Жена | страница 4



На стану разожгли костёр. Камыш горел легко, пышно, со свистом. Длинные языки пламени взлетали в тёмное небо, точно хватаясь за звёзды.

Анна накормила Семёна яичницей. Он ел жадно. Взгляд его прояснился.

— Кушай ещё! У сытого обид меньше!.. Устал ты. Они, ребята-то, тоже устали. А тут свадьба подвернулась, вот и зачадили. Николая моего ты зря ударил, хоть и стоило его, ой, как стоило! Но — не тебе! Ну, об этом что говорить: от горя глупеют… А у тебя как не горе: бригада отстаёт. Что получается: плыл, плыл, да на берегу и утопился! Ты думаешь, почему тебя в первую бригадиром назначили? Неужели не догадался? А я догадалась! Потому что ты у нас первый герой в совхозе: сам погибал, а человека спас. Серьёзные люди за это уважают, а мелкота разная — завидует, вроде Николая моего… Не ждала я, что он таким обернётся! — По лицу Анны прошла тень.

Семён перестал есть, всё больше смущался и удивлялся: зачем она говорит это? Что ей нужно? Жалуется?

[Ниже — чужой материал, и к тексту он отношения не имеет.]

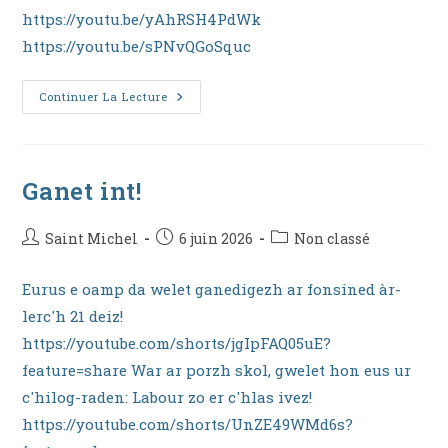
https://youtu.be/yAhRSH4PdWk
https://youtu.be/sPNvQGoSquc
Bagad
Continuer La Lecture
Ganet int!
Auteur/autrice
Publication
Post
Saint Michel
6 juin 2026
Non classé
de
publiée :
category:
la
Eurus e oamp da welet ganedigezh ar fonsined àr-
publication :
lerc'h 21 deiz!
https://youtube.com/shorts/jgIpFAQ05uE?
feature=share War ar porzh skol, gwelet hon eus ur
c'hilog-raden: Labour zo er c'hlas ivez!
https://youtube.com/shorts/UnZE49WMd6s?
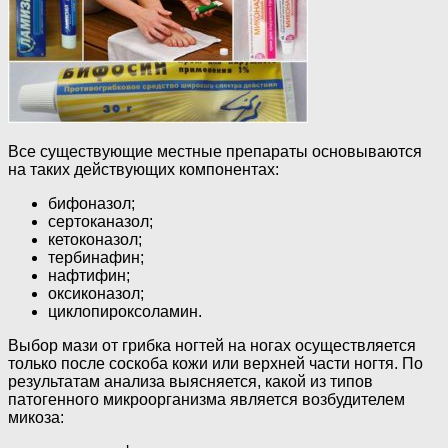
Все существующие местные препараты основываются
на таких действующих компонентах:
бифоназол;
сертоканазол;
кетоконазол;
тербинафин;
нафтифин;
оксиконазол;
циклопироксоламин.
Выбор мази от грибка ногтей на ногах осуществляется
только после соскоба кожи или верхней части ногтя. По
результатам анализа выясняется, какой из типов
патогенного микроорганизма является возбудителем
микоза:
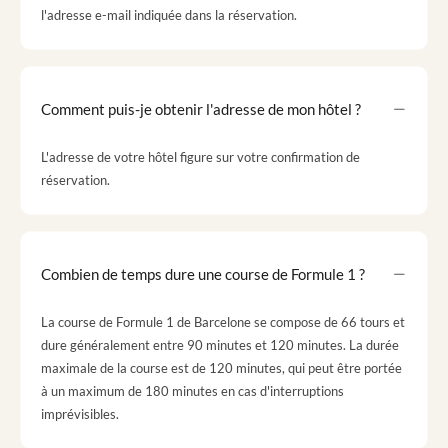
l'adresse e-mail indiquée dans la réservation.
Comment puis-je obtenir l'adresse de mon hôtel ?
L'adresse de votre hôtel figure sur votre confirmation de
réservation.
Combien de temps dure une course de Formule 1 ?
La course de Formule 1 de Barcelone se compose de 66 tours et
dure généralement entre 90 minutes et 120 minutes. La durée
maximale de la course est de 120 minutes, qui peut être portée
à un maximum de 180 minutes en cas d'interruptions
imprévisibles.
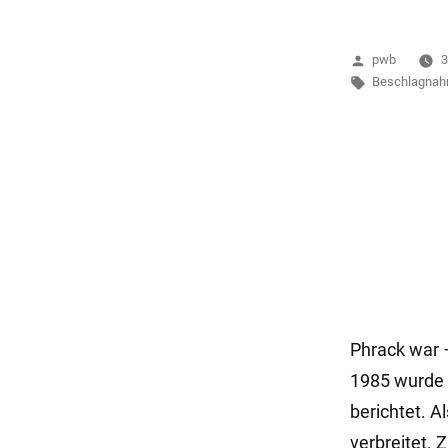
Anschluss
unter
Veröffentlich
pwb
3
dieser
von
Schlagwörter
Beschlagna
Adresse“
Phrack war 
1985 wurde 
berichtet. A
verbreitet. 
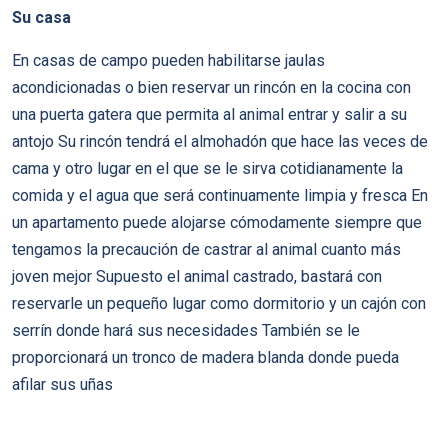
Su casa
En casas de campo pueden habilitarse jaulas
acondicionadas o bien reservar un rincón en la cocina con
una puerta gatera que permita al animal entrar y salir a su
antojo Su rincón tendrá el almohadón que hace las veces de
cama y otro lugar en el que se le sirva cotidianamente la
comida y el agua que será continuamente limpia y fresca En
un apartamento puede alojarse cómodamente siempre que
tengamos la precaución de castrar al animal cuanto más
joven mejor Supuesto el animal castrado, bastará con
reservarle un pequeño lugar como dormitorio y un cajón con
serrí­n donde hará sus necesidades También se le
proporcionará un tronco de madera blanda donde pueda
afilar sus uñas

Не отрывая от Анны взволнованных глаз, он увидел, что лицо её уже спокойно. Лучистые карие глаза при свете костра казались глубокими.

«Под какой же зарёй ты выросла?» — с непонятной для себя нежностью подумал он и смутился ещё больше.

Анна продолжала рассказывать о том, что произошло в феврале. Семён слушал внимательно, как будто ничего не знал.

— Небо студёное было. Буря поднялась. Вихри-то снежные через наш вагончик перекатывались, как волна, стенки гнулись. Директор волнуется, мы — тоже, и все бегают за вагон посмотреть, не едешь ли. А что в такую баламуть увидишь!

Семён вздрогнул, будто снова, как и тогда, застыло его тело от хваткого мороза, оцепенели руки.

Вздутые волны позёмки, свистя и шипя, ходили вокруг. Трактор то и дело погружался в высокие сугробы.

Рядом сидел Захар Петрович Хижняк, главный инженер совхоза. За ним-то и ездил Семён на станцию, за шестьдесят километров от усадьбы.

Смотровое стекло залепил снег. Два столба света от фар тычутся в сплошное белое месиво. Ветер дыбом поднял тугие сугробы снега, смешал их и швырял во все стороны. Мотор надсадно выл, машина ныряла в снег, как в омут. Наконец остановилась.

Захар Петрович, одетый в тёплую шубу, обутый в валенки, всё-таки мёрз, постукивал ногами. Вначале он шутил, потирал руки, дул на них, потом затих. Семён увидел застывшее посиневшее лицо и стал трясти инженера за плечи.

— Вы не спите, Захар Петрович! Нельзя спать: как бы не закоченеть! — Он без умолку говорил, не давая инженеру думать. Понимая, что тот с Украины, где такая непогода в диковинку, Семён то и дело прикрывал его ноги полою своего тулупа. Сам он как-никак с Урала, привык к морозам, да к тому же снарядили его в поездку всем совхозом: каждый отдал ему самое тёплое из одежды.